The worst sin that could be committed in the assembly hall was to stop the track.
At the time I was working on the top floor of the Assembly Hall where the trimmed bodies were stored before going to the track on the floor below. It was always noisy up there due to the roller beds and the chain conveyors click clacking away.
But this day, in the middle of the shift, the whole noise stopped abruptly. Looking down from the body drops one could see that all three tracks had also stopped. The silence was deafening!
Within minutes some of the guys from the control room, in the basement, were swarming around the bodies, lifting bonnets and checking papers. Something drastic had happened.
It appeared that some bodies had reached a point on the track and the wrong parts had reached the same point! All three tracks had the same problem. How had this happened?

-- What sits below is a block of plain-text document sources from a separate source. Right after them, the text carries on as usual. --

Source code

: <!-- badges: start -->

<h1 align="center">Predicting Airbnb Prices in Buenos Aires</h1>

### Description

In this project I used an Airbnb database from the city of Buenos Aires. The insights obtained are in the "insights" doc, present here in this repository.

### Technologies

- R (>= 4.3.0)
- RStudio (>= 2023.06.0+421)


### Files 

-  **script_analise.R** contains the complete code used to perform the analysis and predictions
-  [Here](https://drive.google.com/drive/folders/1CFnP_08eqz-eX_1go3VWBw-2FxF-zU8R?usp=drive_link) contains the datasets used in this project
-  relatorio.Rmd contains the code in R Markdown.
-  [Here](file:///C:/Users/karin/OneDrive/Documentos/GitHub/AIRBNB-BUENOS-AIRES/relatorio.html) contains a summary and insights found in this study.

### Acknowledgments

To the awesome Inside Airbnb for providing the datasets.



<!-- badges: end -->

When a car was ordered it would be given a vehicle identification number(VIN). A sheet would be made with all the specifications, colour, wire wheels etc. This sheet would be duplicated several times in the control room and the VIN would be applied to each sheet using a special stamp which only changed its number after the correct number of sheets had been stamped. These sheets would then be sent to various places, stores, the appropriate body drop etc. The logistics were very complicated.
On this particular day some one (nobody knows who) had, unnoticed, picked up the stamp and pressed it down to see what it did. The result was cumulative and a disaster. It took the control room guys the whole of the rest of the shift and all of the night shift (the day shift had to stop behind to hand over to the night shift) to sort the problem.